▶ _Task A_:
Answer each question about the brain-mapping article below in a short phrase, one per line:
(i) What shape is the hippocampus said to have?
(ii) At which university does Edvard Moser work?
(iii) To what did Matthew Wilson compare the hippocampus?
▶ _Task B_: Reproduce word for word the part of the brain-mapping article below that runs from "Lost? Not sure" to "right in females.".
▶ _Task C_:
For each statement, say yes or no according to the brain-mapping article below, and quote the words that decide it:
(i) The newer types of navigation cells were found mostly through work with laboratory rats.
(ii) Russell Epstein works at the Massachusetts Institute of Technology.
(iii) The hippocampus stores memories as electronic bits and bytes.

▶ _Supplied passage_:
Lost? Not sure how to get home? Trying to find your way through the mall or an airport? Help is on the way, thanks to a stack of cells, or neurons, in your head. They're mostly on the left side of the brain in males, on the right in females.
Scientists have long known that a small, seahorse-shaped region in the brain, the hippocampus, contains neurons called "place cells" that specialize in geography.
In recent years, working mostly with laboratory rats, they have discovered additional types of neurons in or near the hippocampus known as "grid cells," "head-direction cells" and "border cells."
Taken together, "these cells form a map of the environment," said Edvard Moser, a leading expert on brain mapping at the Norwegian University of Science and Technology in Trondheim, Norway.
The brain maps tell animals, including humans, where they are, how they got there and how to navigate to their next destinations, neuroscientists say.
"The ability to find one's way through a large-scale space such as an airport, college campus or city neighborhood is essential for successful functioning in the modern world," said Russell Epstein, a neuroscientist at the University of Pennsylvania in Philadelphia. "When we are lost and need to re-establish our general location, scene recognition mechanisms ... are likely to be crucial, potentially enabling the correct 'map' to be selected in the hippocampus."
Matthew Wilson, a neurobiologist at the Massachusetts Institute of Technology in Cambridge, compared the hippocampus to a computer hard drive. Instead of electronic bits and bytes, it contains millions of neurons that store memories of places, people, things and events.

▶ _Extracted records_:
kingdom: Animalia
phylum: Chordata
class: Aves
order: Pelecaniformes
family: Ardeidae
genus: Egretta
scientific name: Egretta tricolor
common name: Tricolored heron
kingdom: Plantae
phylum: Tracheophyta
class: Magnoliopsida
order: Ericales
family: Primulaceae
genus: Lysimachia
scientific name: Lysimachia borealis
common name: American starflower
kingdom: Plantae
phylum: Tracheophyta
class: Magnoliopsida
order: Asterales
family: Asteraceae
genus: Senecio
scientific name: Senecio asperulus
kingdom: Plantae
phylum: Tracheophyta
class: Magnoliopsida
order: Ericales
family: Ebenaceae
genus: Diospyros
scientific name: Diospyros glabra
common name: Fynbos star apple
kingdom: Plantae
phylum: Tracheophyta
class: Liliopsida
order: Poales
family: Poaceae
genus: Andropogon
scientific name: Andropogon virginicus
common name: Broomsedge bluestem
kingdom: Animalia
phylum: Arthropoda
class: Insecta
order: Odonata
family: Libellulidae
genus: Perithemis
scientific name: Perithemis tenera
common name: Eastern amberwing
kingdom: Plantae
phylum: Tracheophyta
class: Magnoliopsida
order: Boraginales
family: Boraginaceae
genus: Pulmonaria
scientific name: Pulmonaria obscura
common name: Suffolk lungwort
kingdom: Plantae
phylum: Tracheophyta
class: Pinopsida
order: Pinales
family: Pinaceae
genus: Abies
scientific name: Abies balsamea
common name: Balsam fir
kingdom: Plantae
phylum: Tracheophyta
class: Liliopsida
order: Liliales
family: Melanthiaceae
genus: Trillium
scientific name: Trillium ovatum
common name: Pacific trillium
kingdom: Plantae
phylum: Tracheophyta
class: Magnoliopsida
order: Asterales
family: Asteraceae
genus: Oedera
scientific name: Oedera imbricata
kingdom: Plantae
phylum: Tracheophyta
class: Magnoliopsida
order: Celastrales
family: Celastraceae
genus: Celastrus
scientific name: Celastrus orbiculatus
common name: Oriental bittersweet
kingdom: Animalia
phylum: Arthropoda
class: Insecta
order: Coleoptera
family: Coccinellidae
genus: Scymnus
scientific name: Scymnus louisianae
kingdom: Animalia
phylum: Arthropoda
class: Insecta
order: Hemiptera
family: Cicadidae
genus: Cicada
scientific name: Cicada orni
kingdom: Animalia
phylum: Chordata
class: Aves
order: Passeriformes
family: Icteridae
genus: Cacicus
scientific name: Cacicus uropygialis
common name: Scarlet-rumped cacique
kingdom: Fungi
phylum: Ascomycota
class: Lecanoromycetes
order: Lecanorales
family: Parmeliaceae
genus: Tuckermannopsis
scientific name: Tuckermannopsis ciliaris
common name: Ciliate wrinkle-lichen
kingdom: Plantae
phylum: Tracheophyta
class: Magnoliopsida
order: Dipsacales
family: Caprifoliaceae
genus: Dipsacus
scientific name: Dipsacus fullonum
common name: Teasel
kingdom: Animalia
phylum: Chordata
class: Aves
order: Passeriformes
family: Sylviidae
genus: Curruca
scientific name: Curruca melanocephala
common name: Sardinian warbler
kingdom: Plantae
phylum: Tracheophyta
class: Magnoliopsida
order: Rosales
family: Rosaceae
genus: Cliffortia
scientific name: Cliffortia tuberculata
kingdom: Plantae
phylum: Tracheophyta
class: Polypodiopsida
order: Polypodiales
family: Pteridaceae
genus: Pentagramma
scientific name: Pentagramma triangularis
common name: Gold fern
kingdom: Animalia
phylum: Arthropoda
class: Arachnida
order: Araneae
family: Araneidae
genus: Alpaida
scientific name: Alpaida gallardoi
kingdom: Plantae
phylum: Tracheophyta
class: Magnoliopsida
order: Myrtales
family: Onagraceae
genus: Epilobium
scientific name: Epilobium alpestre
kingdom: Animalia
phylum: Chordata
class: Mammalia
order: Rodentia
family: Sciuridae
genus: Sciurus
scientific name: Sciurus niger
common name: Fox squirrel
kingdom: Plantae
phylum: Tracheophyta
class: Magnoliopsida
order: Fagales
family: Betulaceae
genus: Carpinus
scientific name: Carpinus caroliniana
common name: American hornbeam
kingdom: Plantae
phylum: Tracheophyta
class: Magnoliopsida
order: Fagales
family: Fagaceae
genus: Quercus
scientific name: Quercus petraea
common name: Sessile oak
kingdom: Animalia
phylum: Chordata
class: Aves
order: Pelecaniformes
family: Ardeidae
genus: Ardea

▶ _Written response A_:
(i) Seahorse-shaped
(ii) The Norwegian University of Science and Technology in Trondheim, Norway
(iii) A computer hard drive

▶ _Written response B_:
Lost? Not sure how to get home? Trying to find your way through the mall or an airport? Help is on the way, thanks to a stack of cells, or neurons, in your head. They're mostly on the left side of the brain in males, on the right in females.

▶ _Written response C_:
(i) Yes: "working mostly with laboratory rats, they have discovered additional types of neurons in or near the hippocampus"
(ii) No: "Russell Epstein, a neuroscientist at the University of Pennsylvania in Philadelphia"
(iii) No: "Instead of electronic bits and bytes, it contains millions of neurons that store memories of places, people, things and events."